## DATA LISTING
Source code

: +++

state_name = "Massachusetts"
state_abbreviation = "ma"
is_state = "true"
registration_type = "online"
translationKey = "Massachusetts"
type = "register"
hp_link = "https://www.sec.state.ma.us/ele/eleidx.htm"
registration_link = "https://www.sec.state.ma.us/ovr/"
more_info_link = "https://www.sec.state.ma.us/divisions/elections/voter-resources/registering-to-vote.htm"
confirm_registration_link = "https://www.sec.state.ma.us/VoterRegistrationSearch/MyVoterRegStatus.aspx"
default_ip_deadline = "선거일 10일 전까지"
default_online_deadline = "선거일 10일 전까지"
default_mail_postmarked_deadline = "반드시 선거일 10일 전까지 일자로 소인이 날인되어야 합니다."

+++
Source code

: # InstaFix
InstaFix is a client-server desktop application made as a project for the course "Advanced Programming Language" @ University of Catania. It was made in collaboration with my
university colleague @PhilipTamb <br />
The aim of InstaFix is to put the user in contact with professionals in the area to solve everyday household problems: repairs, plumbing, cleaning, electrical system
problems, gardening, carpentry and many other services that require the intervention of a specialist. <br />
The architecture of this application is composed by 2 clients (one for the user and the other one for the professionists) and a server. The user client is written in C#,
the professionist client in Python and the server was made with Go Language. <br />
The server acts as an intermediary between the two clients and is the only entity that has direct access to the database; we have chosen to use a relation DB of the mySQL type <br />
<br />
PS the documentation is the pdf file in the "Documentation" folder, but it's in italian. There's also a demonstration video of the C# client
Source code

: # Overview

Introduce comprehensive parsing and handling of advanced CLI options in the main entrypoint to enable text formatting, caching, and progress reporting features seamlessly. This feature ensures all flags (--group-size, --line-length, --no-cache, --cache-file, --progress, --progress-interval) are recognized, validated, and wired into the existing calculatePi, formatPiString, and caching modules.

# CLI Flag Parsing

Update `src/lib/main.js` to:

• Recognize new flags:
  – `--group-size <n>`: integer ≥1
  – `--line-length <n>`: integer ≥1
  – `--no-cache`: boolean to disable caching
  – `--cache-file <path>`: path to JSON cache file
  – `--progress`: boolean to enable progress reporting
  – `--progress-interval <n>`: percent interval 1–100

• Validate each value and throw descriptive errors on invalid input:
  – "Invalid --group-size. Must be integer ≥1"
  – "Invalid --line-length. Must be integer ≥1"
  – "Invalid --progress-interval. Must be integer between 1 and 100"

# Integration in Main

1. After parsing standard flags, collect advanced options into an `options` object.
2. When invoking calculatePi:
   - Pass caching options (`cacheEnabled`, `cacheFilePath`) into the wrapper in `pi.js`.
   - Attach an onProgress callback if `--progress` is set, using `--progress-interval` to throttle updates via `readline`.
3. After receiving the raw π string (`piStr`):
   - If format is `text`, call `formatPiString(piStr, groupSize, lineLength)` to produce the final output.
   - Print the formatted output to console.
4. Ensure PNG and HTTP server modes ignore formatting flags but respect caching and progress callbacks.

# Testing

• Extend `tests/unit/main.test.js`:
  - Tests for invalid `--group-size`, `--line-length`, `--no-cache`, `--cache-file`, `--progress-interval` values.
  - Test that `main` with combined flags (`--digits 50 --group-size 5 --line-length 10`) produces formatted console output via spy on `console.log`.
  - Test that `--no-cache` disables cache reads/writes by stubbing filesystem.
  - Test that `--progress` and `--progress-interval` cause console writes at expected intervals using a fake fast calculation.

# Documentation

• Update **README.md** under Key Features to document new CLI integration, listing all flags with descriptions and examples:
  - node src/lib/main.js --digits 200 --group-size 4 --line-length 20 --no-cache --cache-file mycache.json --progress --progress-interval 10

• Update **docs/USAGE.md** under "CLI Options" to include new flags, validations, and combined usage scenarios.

## BRIEF
Find "InstaFix is a" in the entries above and copy that whole line exactly, then each line after it through the line that contains "the professionist client".

## RESULT OF THE TASK
InstaFix is a client-server desktop application made as a project for the course "Advanced Programming Language" @ University of Catania. It was made in collaboration with my
university colleague @PhilipTamb <br />
The aim of InstaFix is to put the user in contact with professionals in the area to solve everyday household problems: repairs, plumbing, cleaning, electrical system
problems, gardening, carpentry and many other services that require the intervention of a specialist. <br />
The architecture of this application is composed by 2 clients (one for the user and the other one for the professionists) and a server. The user client is written in C#,
the professionist client in Python and the server was made with Go Language. <br />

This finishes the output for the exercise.